Ao discursar na solenidade de posse da senadora Kátia Abreu (PMDB-TO) na presidência da Confederação da Agricultura e Pecuária (CNA), a presidente Dilma Rousseff exaltou a relevância do agronegócio na economia e anunciou que pretende fortalecer a parceria com a aliada pelos próximos quatro anos. Apesar dos protestos de movimentos de trabalhadores do campo e de ambientalistas, Kátia será confirmada, até quinta-feira, como nova ministra da Agricultura no segundo mandato da presidente Dilma.

"Hoje, Kátia, nossa parceria está apenas começando, estaremos juntas pelos próximos quatro anos, mais próximas do que nunca", discursou a presidente. "As reivindicações do agronegócio serão sempre uma baliza para políticas de apoio ao setor", reforçou.

Ainda no conjunto de afagos, Dilma dirigiu-se a Kátia como "amiga" e observou que ela se distinguiu na direção da CNA - a peemedebista assumiu o terceiro mandato consecutivo na instituição, que preside desde 2008. Dilma acrescentou que a senadora "honra e orgulha" as brasileiras por sua "capacidade de trabalho", pelas suas "convicções firmes" e como "lutadora incansável" pela agricultura e pecuária no país.

Sob críticas pela indicação de Kátia Abreu ao comando da Agricultura, Dilma adotou um tom conciliador ao afirmar que todas as forças de trabalho na terra, dos pequenos aos grandes produtores, inclusive pesquisadores e defensores do meio ambiente, são responsáveis pela "segurança alimentar" no Brasil e outros países.

"As bandeiras da produtividade e preservação estão nas mãos de todos", discursou. "Por isso, eu digo que nós temos um imenso conjunto aqui representado, dos empresários do agronegócio aos trabalhadores rurais, dos ambientalistas e de todos eles, sem considerar diferenças políticas ou ideológicas", sustentou.

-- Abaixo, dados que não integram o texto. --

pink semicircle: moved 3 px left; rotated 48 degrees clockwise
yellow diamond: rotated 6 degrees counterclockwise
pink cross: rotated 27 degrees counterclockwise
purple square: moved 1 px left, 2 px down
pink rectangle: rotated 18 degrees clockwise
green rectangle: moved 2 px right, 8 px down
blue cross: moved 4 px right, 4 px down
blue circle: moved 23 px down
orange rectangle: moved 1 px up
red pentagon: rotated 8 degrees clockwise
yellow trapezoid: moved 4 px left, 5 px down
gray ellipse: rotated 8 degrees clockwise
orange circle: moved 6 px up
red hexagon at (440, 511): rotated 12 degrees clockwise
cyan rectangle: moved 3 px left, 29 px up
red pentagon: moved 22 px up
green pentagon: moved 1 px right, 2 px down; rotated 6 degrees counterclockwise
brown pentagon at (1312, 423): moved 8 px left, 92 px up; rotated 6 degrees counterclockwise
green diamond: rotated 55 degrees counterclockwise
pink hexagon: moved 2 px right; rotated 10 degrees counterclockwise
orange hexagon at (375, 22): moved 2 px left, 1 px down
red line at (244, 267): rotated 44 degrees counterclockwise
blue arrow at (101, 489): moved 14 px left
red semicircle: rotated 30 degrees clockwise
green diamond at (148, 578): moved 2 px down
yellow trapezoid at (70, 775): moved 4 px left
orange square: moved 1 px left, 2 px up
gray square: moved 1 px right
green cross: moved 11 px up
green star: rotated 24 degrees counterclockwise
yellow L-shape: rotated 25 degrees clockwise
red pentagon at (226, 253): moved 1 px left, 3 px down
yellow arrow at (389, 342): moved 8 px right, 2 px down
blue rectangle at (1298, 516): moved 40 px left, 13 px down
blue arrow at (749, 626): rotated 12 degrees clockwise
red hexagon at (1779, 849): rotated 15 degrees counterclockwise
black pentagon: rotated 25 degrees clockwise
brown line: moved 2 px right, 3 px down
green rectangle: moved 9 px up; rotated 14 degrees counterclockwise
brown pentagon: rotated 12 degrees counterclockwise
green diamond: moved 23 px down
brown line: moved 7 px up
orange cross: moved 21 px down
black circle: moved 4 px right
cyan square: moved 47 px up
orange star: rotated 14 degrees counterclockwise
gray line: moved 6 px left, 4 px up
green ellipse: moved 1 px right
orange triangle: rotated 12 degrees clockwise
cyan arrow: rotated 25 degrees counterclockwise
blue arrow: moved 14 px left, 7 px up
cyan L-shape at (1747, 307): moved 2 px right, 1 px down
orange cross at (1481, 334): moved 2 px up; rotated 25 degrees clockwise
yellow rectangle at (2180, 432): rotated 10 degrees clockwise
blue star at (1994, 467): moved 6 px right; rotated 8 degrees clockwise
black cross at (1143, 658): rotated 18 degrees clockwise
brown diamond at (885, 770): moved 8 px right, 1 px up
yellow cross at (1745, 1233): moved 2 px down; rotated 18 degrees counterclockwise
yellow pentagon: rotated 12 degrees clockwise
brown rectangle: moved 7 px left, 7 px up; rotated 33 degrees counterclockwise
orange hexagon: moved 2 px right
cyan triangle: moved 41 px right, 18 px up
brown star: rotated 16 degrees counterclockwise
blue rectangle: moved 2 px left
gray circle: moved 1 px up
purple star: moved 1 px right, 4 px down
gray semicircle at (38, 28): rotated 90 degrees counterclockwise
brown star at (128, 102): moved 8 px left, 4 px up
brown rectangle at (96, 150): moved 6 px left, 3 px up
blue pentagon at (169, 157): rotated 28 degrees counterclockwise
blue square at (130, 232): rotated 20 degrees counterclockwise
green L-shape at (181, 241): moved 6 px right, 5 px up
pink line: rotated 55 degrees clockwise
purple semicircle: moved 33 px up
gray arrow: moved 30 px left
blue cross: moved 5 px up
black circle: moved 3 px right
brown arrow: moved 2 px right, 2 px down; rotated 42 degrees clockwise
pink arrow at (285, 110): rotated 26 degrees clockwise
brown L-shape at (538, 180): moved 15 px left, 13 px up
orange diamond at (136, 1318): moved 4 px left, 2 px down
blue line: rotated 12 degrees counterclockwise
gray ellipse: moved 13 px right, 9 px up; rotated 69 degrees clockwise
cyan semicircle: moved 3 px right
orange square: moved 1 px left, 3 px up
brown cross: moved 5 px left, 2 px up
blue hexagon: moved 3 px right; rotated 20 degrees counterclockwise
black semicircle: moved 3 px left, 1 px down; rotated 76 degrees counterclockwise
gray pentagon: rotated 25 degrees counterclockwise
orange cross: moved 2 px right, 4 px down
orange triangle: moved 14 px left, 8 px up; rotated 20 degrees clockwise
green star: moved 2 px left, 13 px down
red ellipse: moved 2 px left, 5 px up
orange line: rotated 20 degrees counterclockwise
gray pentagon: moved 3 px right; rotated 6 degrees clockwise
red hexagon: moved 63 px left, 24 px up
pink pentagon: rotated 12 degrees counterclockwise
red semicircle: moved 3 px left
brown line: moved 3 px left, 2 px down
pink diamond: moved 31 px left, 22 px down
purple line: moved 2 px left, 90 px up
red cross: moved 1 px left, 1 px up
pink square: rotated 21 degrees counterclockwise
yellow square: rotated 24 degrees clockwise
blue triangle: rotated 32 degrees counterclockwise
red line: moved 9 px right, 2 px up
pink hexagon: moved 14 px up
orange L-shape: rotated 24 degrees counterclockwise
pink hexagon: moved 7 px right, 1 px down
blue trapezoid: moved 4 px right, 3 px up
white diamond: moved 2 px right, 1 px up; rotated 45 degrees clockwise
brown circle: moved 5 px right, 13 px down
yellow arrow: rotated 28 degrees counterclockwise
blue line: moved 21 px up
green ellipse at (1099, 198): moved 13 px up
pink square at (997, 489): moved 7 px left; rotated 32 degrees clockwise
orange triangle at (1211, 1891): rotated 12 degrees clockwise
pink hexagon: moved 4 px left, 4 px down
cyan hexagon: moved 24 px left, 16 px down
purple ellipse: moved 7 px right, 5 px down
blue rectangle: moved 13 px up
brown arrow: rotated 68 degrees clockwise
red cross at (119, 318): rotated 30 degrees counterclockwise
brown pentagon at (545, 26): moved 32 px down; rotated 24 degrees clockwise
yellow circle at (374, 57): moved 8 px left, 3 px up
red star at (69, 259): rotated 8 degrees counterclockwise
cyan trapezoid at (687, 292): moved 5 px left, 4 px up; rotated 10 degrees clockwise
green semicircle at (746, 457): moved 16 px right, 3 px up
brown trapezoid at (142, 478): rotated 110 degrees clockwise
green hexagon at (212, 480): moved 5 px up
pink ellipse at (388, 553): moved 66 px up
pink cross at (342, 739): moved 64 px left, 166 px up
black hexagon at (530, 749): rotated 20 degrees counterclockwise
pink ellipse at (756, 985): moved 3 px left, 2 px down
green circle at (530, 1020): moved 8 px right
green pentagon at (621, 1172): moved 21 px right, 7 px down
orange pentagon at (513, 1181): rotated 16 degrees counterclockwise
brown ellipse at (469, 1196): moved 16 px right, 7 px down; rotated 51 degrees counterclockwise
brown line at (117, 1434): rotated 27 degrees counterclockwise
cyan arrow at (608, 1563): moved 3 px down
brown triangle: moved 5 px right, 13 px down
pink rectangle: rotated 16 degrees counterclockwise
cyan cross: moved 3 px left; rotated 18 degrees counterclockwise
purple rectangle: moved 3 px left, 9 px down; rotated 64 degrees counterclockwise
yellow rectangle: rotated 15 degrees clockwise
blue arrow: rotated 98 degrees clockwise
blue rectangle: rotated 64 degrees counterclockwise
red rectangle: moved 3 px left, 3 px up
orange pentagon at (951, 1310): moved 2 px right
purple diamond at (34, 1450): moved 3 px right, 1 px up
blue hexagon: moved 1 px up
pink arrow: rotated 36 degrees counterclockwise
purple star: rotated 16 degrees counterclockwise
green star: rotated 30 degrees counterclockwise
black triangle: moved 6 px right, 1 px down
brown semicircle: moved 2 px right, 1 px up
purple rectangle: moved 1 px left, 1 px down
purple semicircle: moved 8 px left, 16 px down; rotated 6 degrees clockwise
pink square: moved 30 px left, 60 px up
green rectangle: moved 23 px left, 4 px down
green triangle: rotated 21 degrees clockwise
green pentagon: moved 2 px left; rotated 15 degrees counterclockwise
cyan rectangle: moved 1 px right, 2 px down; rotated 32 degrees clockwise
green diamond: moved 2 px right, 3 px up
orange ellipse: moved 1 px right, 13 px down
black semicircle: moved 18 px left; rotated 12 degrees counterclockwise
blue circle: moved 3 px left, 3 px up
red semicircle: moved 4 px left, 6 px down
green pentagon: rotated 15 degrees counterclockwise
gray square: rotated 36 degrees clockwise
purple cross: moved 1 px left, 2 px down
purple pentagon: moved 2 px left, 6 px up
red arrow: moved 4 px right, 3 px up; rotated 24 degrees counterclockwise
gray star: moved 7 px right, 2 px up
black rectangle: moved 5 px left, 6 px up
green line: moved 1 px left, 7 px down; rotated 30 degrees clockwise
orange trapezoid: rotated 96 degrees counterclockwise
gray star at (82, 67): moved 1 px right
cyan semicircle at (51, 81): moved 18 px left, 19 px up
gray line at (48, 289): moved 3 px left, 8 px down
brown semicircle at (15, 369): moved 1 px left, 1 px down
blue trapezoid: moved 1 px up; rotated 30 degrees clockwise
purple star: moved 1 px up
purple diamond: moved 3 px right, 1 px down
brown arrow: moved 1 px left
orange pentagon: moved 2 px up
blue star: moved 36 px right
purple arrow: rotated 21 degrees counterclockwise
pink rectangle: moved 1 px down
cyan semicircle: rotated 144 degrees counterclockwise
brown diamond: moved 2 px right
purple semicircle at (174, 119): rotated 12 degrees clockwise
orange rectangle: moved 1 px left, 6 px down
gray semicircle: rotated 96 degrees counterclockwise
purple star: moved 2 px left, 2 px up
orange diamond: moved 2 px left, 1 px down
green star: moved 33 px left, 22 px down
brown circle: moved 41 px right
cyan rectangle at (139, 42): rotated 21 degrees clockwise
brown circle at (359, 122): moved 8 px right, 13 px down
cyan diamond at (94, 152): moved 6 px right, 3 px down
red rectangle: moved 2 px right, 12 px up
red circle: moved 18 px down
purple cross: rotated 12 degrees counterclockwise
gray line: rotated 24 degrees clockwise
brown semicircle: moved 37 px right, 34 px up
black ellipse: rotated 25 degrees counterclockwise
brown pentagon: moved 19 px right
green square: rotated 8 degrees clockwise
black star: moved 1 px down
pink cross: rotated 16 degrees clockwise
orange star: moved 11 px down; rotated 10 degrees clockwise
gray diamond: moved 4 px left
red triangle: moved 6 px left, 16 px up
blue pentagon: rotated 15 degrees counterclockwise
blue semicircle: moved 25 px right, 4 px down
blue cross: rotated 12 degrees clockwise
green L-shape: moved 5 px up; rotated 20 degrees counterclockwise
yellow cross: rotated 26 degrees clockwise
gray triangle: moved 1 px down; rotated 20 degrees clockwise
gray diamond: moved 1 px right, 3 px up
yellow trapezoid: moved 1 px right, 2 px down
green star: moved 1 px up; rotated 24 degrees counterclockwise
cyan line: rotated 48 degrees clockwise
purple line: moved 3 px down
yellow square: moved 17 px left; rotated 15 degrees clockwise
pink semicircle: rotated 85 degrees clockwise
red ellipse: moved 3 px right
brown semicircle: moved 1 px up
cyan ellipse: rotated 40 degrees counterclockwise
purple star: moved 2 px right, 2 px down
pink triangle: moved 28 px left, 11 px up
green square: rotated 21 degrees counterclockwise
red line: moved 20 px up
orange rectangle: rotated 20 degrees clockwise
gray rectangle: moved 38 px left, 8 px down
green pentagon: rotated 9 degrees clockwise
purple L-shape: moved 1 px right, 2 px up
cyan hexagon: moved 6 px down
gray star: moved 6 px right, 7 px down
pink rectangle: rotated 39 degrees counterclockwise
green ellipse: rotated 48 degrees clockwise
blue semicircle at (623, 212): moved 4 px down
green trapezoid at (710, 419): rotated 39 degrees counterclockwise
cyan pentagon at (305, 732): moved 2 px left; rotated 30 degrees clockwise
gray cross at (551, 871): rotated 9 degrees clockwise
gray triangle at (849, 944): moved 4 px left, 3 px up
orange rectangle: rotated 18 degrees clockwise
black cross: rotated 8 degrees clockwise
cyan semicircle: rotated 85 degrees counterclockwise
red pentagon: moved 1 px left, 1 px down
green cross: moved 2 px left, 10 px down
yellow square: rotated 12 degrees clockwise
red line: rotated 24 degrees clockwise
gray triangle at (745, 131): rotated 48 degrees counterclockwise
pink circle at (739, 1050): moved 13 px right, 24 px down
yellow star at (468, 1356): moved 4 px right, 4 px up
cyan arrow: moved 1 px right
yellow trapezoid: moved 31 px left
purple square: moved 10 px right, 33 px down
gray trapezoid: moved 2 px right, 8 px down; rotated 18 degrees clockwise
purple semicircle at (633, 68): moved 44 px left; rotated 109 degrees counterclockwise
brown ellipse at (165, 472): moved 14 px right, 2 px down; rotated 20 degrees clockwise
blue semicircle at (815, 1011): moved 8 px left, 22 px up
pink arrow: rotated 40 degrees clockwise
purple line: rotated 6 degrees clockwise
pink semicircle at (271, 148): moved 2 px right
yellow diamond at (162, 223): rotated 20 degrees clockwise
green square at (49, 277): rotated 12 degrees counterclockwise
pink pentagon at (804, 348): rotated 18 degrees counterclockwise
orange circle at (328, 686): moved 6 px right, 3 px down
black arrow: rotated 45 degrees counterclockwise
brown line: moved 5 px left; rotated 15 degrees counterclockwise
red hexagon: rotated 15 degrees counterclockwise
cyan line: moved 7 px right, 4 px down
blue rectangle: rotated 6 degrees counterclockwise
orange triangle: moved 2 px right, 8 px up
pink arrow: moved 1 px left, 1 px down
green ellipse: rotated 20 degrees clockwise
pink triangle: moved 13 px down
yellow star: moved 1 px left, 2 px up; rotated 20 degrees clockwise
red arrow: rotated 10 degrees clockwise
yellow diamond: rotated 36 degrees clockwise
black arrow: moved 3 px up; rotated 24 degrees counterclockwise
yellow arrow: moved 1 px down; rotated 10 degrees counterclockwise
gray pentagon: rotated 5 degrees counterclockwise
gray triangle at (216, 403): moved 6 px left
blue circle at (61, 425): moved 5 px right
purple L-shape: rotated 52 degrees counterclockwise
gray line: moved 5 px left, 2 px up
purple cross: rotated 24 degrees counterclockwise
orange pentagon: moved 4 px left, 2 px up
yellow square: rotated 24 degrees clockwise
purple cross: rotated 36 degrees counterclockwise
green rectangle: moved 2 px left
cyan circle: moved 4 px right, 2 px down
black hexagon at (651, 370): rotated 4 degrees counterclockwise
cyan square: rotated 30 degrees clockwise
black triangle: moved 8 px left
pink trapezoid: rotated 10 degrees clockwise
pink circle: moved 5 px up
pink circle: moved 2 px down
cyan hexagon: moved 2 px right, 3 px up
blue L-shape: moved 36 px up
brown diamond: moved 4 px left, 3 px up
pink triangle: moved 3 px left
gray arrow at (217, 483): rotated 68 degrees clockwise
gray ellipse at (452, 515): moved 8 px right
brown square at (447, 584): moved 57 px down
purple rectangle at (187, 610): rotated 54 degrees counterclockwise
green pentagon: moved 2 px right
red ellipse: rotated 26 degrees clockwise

A posse de Kátia foi tumultuada por protestos de representantes do Movimento dos Trabalhadores Sem Terra (MST) e da Frente Nacional de Luta Campo e Cidade (FNL), que ocuparam a sede da CNA pela manhã. Cerca de 70 manifestantes invadiram as dependências da instituição, trazendo cartazes com dizeres como "Dilma, nós te elegemos, não merecemos Kátia Abreu" e "Fora Kátia, assassina de índios".

À tarde, antes do evento na CNA, Dilma reuniu-se com lideranças do MST e ouviu críticas à indicação de Kátia para a pasta da Agricultura. "Colocamos agora para a presidente que a nomeação da Kátia Abreu é uma simbologia muito ruim", disse Alexandre Conceição, coordenador nacional do MST. "A Kátia representa o agronegócio, o atraso, o trabalho escravo, e, principalmente no seu Estado [Tocantins], a grilagem de terra", completou o militante.

Em seu discurso de posse, Kátia Abreu criticou os manifestantes que invadiram a sede da CNA. "Temos que superar paradigmas de grupos da esquerda e da direita que desservem ao país, como os de hoje, que de forma desrespeitosa, invadiram este prédio", afirmou.

Em seu pronunciamento, Kátia exaltou a participação do agronegócio no PIB brasileiro e demonstrou afinidade com o governo de Dilma, de quem se aproximou nos últimos dois anos. Kátia elogiou programas da petista como o Pronatec Rural, o Agricultura de Baixo Carbono (ABC), que financia técnicas agrícolas que preservam o meio ambiente e o Plano Safra. Ela também defendeu o programa de concessões na área de infraestrutura promovido pelo governo e disse estar "ansiosa" por mais investimentos em rodovias e hidrovias em 2015.